There are a variety of reasons why I don’t support funding the LRT alignment study unlike my council colleagues: Nolan Crouse, Cathy Heron and Wes Brodhead. My reasons for opposing spending money on the LRT all come back to basic common sense premises that can be summarized into three arguments.
The motion put on the table was to spend $500,000.00 on a Site Allocation Study to determine the most viable route for LRT across St. Albert. However, no feasibility study to determine whether an LRT was even a feasible project for a city of our size has ever been completed. Since it is an elementary business practice to first determine whether a capital project is feasible before you decide to expend public money on such a project, I was not prepared to vote in favor of this expenditure on that ground alone.
Edmonton has not constructed any LRT line to St. Albert and for this obvious reason spending money on engineering studies for a proposed route through St. Albert is at best very premature. The motion calls for roughly $500,000.00 to be spent on planning a proposed route from the theoretical LRT terminus south of the Superstore and proceeding north to the Wal-Mart along St. Albert Trail. Why would we not wait until the LRT line is already at our doorsteps before spending money to plan a route through St. Albert?
This question really bothers me, especially since there is currently no federal or provincial funding for this potential Edmonton – St. Albert connection. In fact, the provincial and federal governments have told the City of Edmonton that there isn’t enough money available to complete the southeast LRT line that Edmonton is currently working on. Why would we expect to have the North LRT line built and ready to be extended through St. Albert any time soon when the Edmonton Southeast line has run out of funds?

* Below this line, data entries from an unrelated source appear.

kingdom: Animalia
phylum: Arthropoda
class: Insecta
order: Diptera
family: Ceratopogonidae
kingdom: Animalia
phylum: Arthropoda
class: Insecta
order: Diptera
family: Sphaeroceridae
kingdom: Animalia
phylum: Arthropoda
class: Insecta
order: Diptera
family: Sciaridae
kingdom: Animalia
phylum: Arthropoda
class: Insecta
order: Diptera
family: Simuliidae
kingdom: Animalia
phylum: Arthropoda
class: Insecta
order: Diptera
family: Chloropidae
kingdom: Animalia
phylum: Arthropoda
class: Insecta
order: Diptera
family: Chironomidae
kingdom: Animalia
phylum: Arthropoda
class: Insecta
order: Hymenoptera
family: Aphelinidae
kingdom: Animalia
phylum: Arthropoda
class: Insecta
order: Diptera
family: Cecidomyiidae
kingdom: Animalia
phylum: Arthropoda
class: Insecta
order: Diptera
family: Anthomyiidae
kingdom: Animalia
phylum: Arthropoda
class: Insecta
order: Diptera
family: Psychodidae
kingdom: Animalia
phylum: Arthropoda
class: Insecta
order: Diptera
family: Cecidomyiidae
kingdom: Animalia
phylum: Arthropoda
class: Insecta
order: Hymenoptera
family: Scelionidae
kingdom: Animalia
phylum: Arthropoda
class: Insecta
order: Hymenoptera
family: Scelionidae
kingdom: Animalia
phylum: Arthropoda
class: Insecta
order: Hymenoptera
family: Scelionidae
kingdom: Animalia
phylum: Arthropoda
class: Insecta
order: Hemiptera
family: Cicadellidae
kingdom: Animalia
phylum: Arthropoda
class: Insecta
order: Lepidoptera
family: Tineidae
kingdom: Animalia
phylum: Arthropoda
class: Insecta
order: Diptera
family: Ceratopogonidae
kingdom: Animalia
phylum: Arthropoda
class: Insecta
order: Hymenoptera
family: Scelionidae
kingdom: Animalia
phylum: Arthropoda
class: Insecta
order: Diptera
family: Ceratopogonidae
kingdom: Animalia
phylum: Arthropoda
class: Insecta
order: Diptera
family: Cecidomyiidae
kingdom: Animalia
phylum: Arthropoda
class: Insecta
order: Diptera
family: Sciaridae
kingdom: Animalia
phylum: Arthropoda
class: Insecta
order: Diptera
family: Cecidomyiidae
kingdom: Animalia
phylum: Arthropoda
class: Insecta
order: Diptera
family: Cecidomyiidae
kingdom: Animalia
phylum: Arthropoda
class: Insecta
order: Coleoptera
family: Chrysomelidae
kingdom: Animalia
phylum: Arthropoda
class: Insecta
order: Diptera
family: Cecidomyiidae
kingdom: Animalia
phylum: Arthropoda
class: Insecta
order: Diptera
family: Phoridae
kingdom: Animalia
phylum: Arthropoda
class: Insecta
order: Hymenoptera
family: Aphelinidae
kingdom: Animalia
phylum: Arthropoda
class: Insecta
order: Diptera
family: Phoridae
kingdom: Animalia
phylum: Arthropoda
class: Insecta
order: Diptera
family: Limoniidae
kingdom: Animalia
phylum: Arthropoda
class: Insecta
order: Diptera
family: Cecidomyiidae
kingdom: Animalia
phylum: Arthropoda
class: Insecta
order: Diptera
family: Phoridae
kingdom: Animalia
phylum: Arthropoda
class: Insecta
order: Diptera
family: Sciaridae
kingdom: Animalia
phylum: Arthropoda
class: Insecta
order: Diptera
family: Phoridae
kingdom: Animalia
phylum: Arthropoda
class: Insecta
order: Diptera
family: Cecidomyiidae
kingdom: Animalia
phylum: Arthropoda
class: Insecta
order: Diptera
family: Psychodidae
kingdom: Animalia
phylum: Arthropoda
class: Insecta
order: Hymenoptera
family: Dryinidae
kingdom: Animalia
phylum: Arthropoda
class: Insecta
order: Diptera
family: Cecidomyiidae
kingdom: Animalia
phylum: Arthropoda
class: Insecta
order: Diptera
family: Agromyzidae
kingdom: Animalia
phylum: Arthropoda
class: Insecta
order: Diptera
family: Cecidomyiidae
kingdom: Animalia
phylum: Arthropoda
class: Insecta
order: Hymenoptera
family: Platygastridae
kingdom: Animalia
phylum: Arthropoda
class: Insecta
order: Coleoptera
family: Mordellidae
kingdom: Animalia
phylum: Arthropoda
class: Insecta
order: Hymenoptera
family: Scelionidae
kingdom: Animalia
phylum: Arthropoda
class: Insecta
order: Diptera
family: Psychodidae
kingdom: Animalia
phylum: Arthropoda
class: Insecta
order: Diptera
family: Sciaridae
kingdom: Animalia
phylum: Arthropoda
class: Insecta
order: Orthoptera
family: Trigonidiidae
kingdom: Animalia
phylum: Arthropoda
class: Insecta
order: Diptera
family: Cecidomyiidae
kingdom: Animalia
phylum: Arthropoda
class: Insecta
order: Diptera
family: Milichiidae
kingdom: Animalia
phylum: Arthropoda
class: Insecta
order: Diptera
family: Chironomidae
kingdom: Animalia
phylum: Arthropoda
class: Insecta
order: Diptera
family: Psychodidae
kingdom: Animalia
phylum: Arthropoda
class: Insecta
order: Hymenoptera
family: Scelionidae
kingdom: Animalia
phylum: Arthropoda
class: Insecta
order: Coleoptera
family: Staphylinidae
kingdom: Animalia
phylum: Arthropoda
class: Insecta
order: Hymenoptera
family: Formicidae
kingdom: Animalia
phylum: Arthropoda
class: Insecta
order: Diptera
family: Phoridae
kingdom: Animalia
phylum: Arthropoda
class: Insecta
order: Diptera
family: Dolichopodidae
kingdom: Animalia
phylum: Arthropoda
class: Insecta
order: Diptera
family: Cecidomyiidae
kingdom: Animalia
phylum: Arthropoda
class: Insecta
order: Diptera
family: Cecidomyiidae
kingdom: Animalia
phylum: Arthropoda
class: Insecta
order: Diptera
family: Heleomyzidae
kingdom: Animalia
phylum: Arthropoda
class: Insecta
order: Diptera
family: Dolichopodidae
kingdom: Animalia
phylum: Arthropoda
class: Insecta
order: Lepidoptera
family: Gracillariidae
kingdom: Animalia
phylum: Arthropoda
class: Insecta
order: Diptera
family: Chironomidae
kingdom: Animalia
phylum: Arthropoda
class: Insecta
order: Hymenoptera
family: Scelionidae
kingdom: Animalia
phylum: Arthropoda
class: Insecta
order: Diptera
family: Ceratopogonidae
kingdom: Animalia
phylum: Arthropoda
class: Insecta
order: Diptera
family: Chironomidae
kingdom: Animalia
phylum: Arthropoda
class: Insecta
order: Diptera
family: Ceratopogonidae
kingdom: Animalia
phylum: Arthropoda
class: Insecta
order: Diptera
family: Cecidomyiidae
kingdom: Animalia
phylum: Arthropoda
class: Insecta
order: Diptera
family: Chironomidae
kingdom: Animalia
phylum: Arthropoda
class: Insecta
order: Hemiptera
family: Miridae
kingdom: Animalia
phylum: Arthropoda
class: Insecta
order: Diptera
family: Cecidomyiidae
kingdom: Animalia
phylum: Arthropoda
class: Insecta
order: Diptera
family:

There is no money promised or allocated from either the provincial or federal government for a St. Albert LRT line, nor is there any indication that the City of Edmonton is ready, willing or able to construct an LRT line to St. Albert’s borders. Why spend $500K for an LRT study when the most likely conclusion is that the LRT will not be coming to St. Albert for a very long time…if ever?
Economies of Scale
St. Albert is a community of roughly 60,000 people and the proposed LRT route from the Superstore to the Wal-Mart is approximately 8 kilometers for a total cost of 1.2 billion dollars (based on the current cost/km that Edmonton is paying for their LRT expansion). In terms of cost per household or per person this translates into roughly $50,000 per house using an estimate of 24,000 dwellings in St. Albert. Yes, that’s right, $50,000 per household or nearly $20,000 per person in St. Albert. This would become the most costly LRT per capita in North America to date and most likely for the entire globe. This would also be larger than a decade’s worth of the current budget for the City of St. Albert! Clearly the cost and scope of this project is far too large for a small city like St. Albert. The cost of constructing an LRT through St. Albert is simply too expensive for the size of the City of St. Albert and based on current growth rates our city will still be too small for at least another 100+ years.
I would only reconsider the possibility of voting to proceed with anything to do with an LRT line through St. Albert if the following condition precedents were met:
(1) a feasibility study was completed and it was established that this huge capital project is feasible for a city the size of St. Albert;
(2) there was some guarantee that Edmonton was going to build an LRT to St. Albert along with a proposed timeline for completion; and
(3) the provincial and/or federal governments have committed to providing substantial funds to assist in covering the cost of building the St. Albert LRT line.
To date these condition precedents have not been met.